Thanks for refreshing my memory, I knew someone here would have the factoid more at their fingertips than I did.
You and I both know about how to assess reversal. And I am sure we have both seen patients that we thought were reversed that just didn't fly after pulling the tube, and sometimes it turns out to be residual relaxation. If there is interest in that, we can chat about it. But the poster is obviously not an anesthesia provider, so no need to get more complicated than needed, at least not at this point.

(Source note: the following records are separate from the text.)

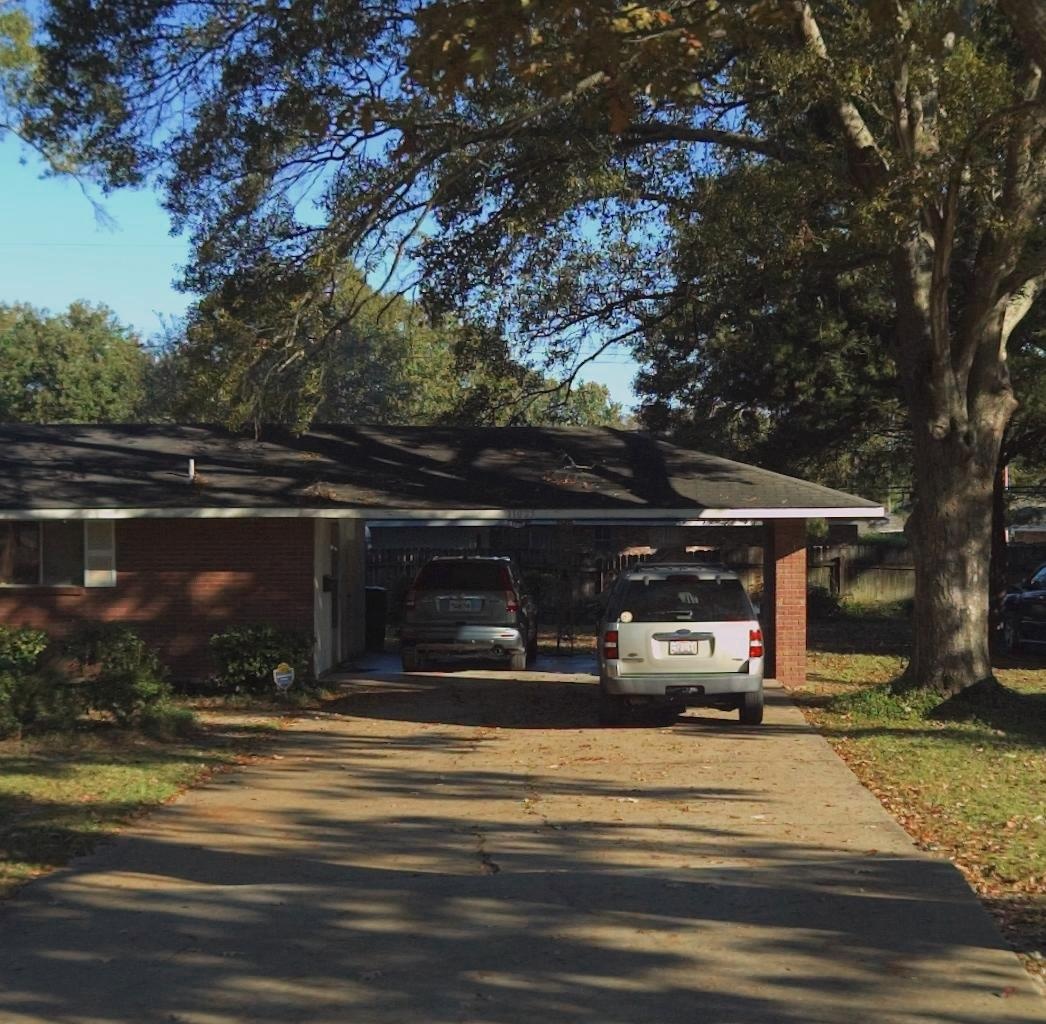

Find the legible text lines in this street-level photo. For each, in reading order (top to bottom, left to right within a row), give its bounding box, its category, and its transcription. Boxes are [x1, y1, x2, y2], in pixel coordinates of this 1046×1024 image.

[506, 508, 537, 520] StreetNumber: 110**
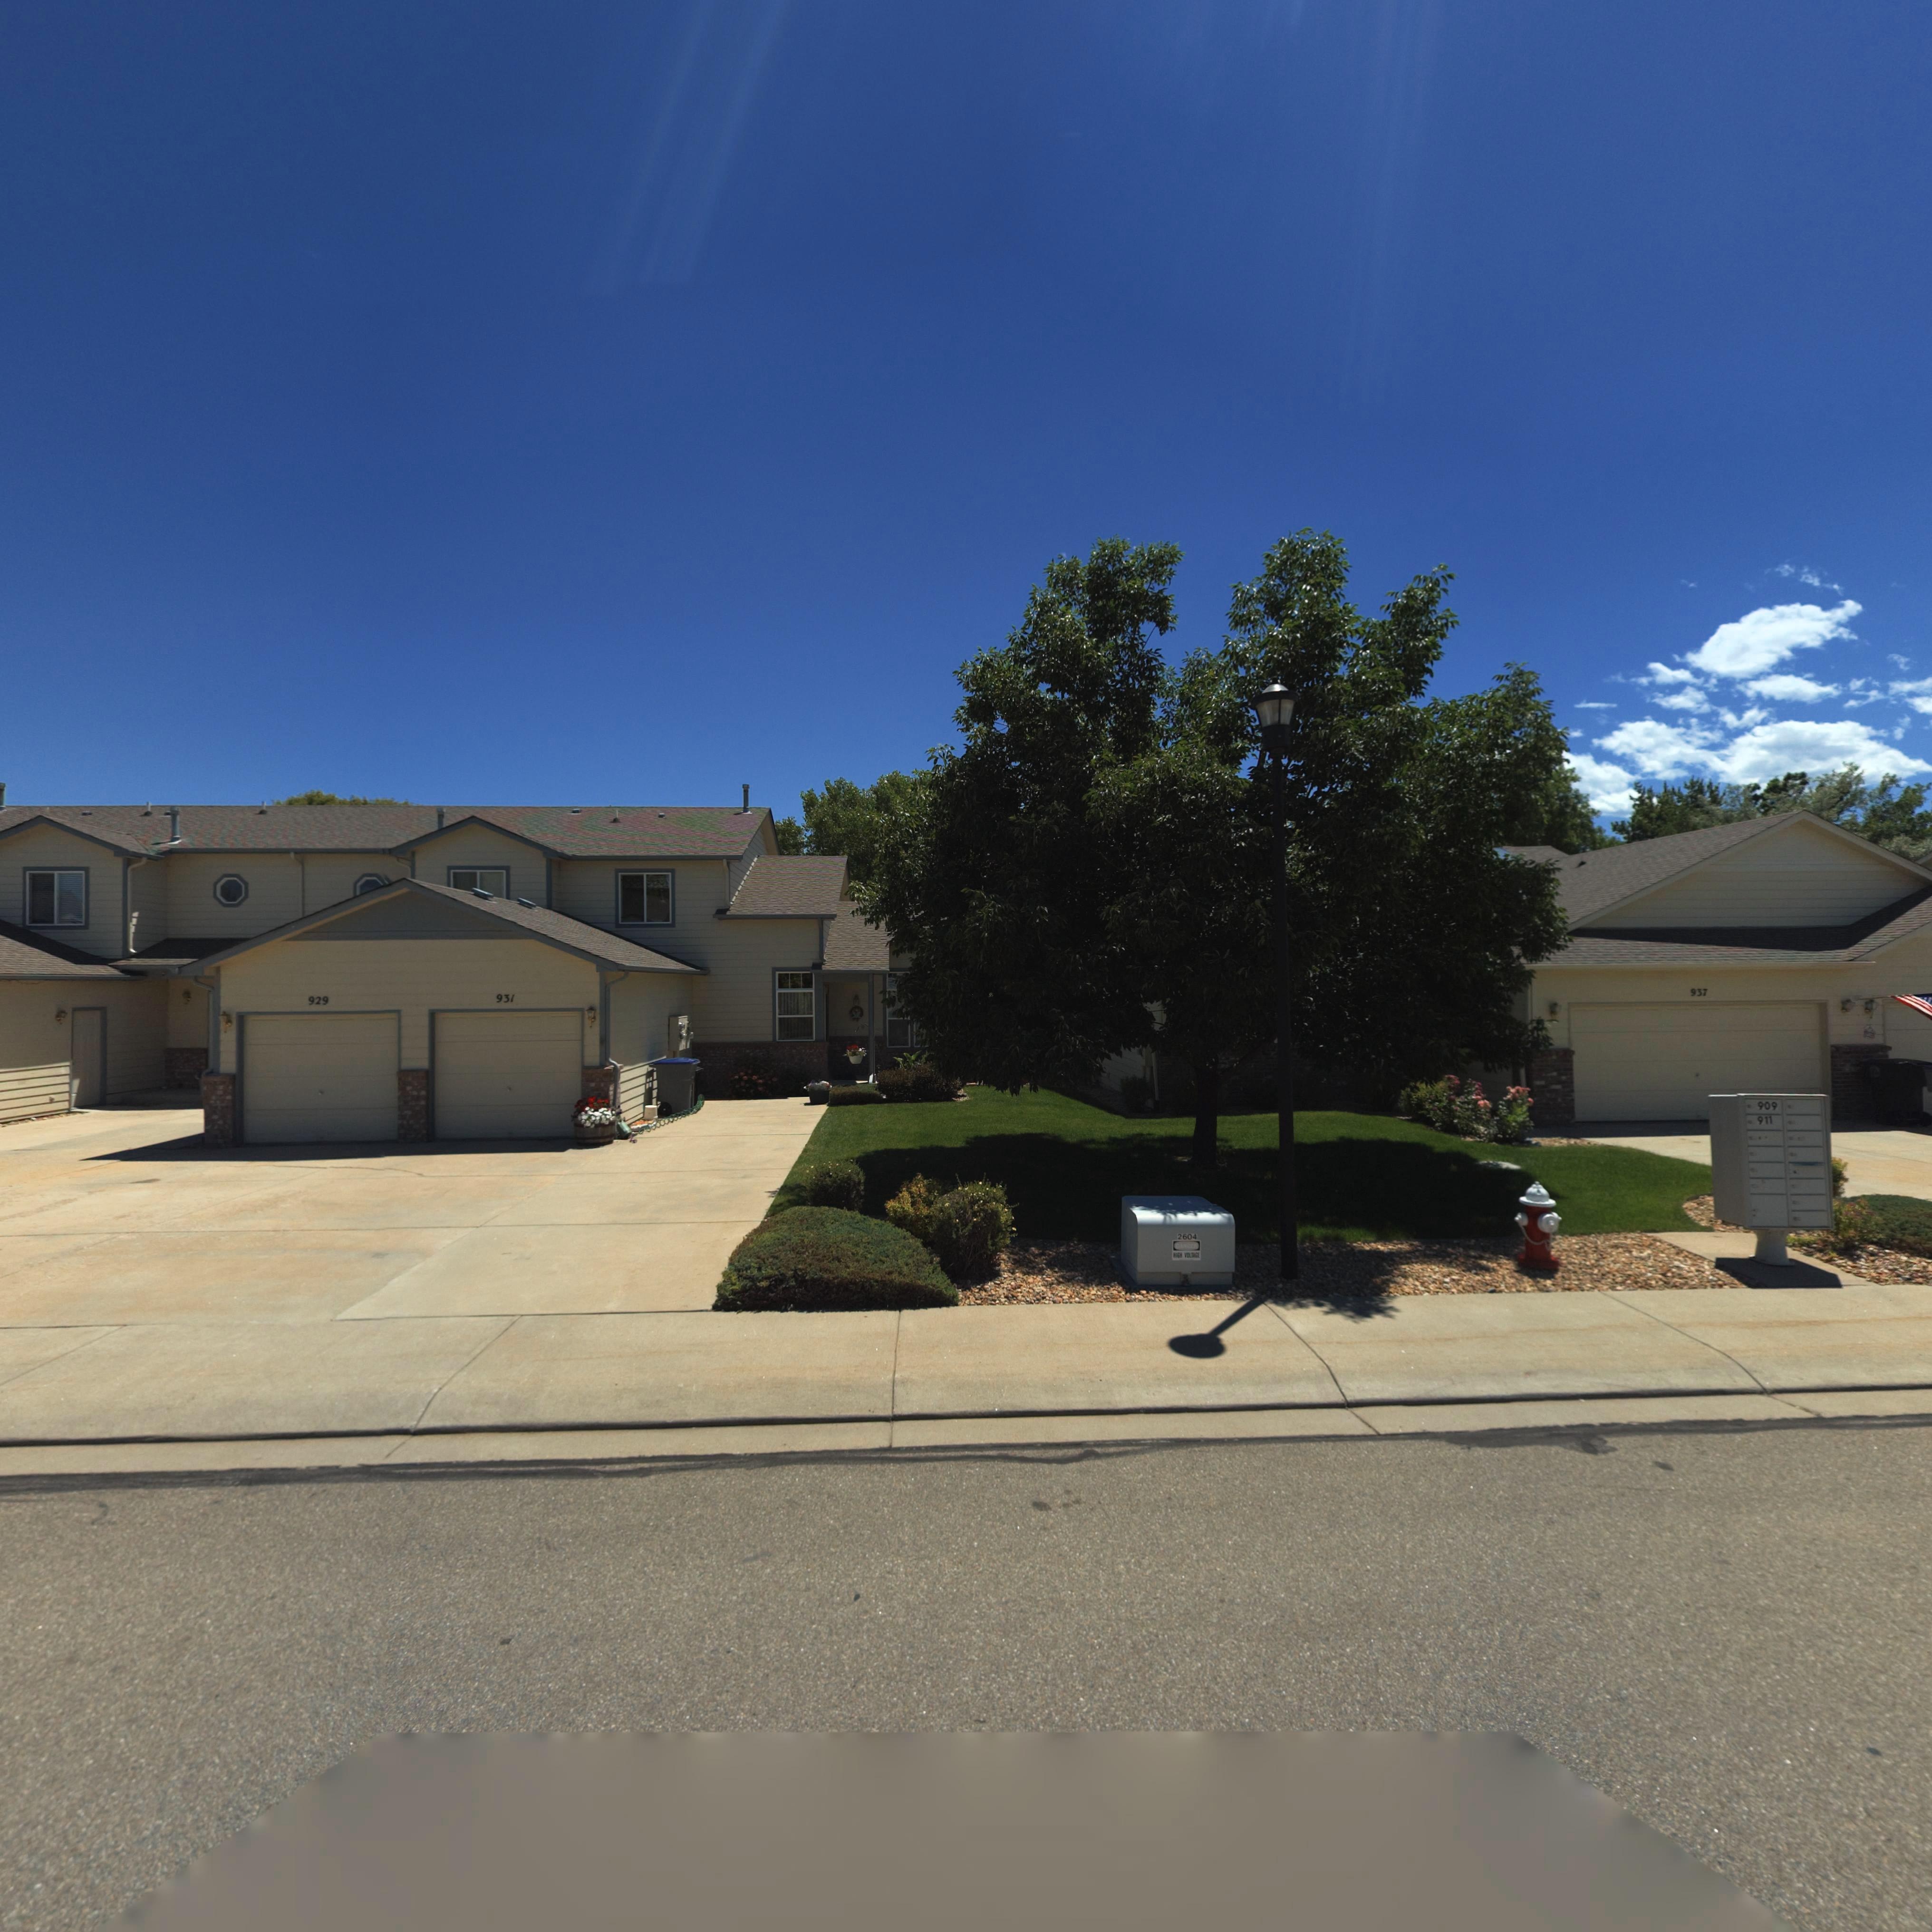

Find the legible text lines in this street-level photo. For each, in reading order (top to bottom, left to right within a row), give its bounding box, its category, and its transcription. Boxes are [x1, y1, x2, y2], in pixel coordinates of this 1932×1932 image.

[1690, 988, 1708, 996] StreetNumber: 937
[308, 995, 329, 1005] StreetNumber: 929
[496, 993, 515, 1003] StreetNumber: 931
[1757, 1101, 1778, 1111] StreetNumber: 909
[1757, 1115, 1773, 1125] StreetNumber: 911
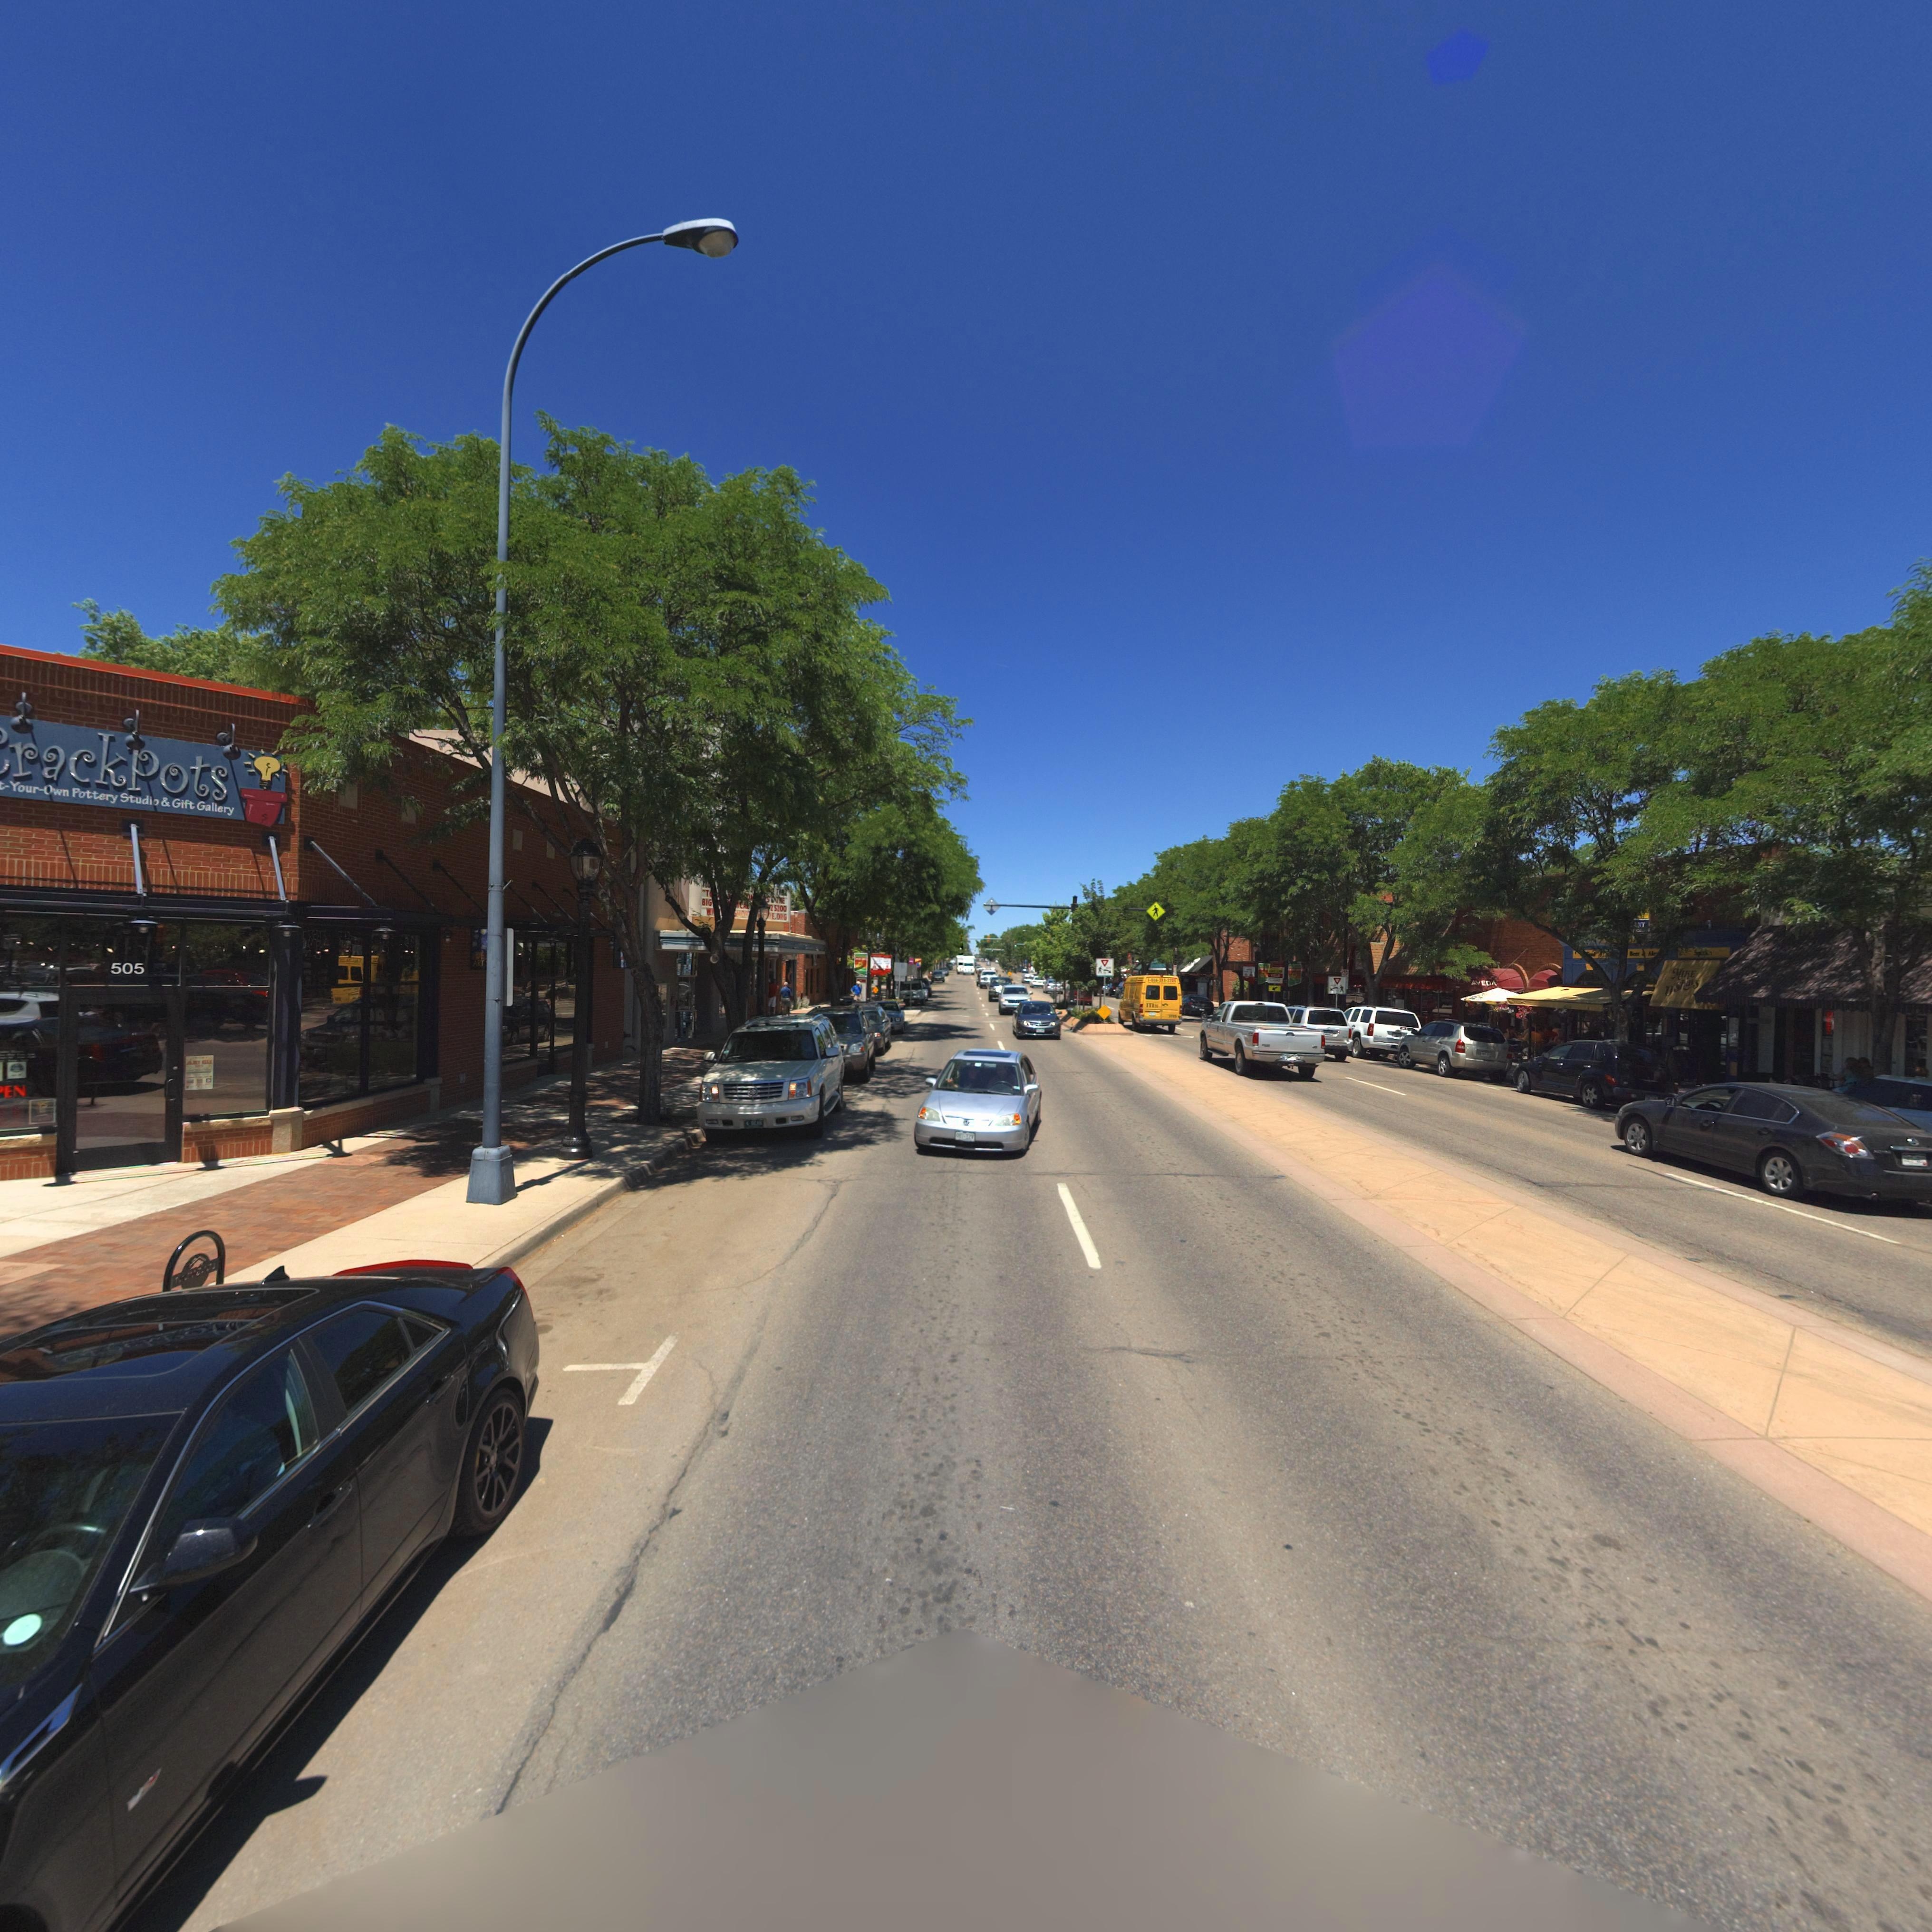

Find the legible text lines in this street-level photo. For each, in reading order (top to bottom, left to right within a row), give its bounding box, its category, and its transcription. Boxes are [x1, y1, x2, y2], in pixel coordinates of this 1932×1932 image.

The bottom line here being, that these drugs are not safe without airway support. And in the ICU, that means an ET tube-inserted by someone qualified to do so.
chimama
27 Posts
No it is not possible to "titrate" paralytics!!!Your should never ever ever use paralytics on anyone who is not intubated. Eventually someone will be killed. This sort of thought process is like giving someone sterile water iv to correct hypernatremia...SCARY
actually you can use paralytics in somebody who isn't intubated... but they need to be sedated as well, and you need an anesthesia provider there
kdst
42 Posts
we did titrate paralytics in our trauma/sicu, usually norcuron or nimbex to a 1:4 twitch on train of four. these were the sickest of sick ARDS patients that could not even tolerate any respiratory effort without desaturation. of course they were also well sedated and the paralytic drips were used as a last resort when sedation alone and vent manipulation was not enough. and of course intubated.
skipaway
502 Posts
That is a legit use of paralytics in an ICU setting, but the original question was, can you use them and still keep the patient breathing. In the ICU, the use of paralytics was for assisting the ventilator in doing it's job.
I have never titrated paralytics in the way Diprivan/Vented asked about.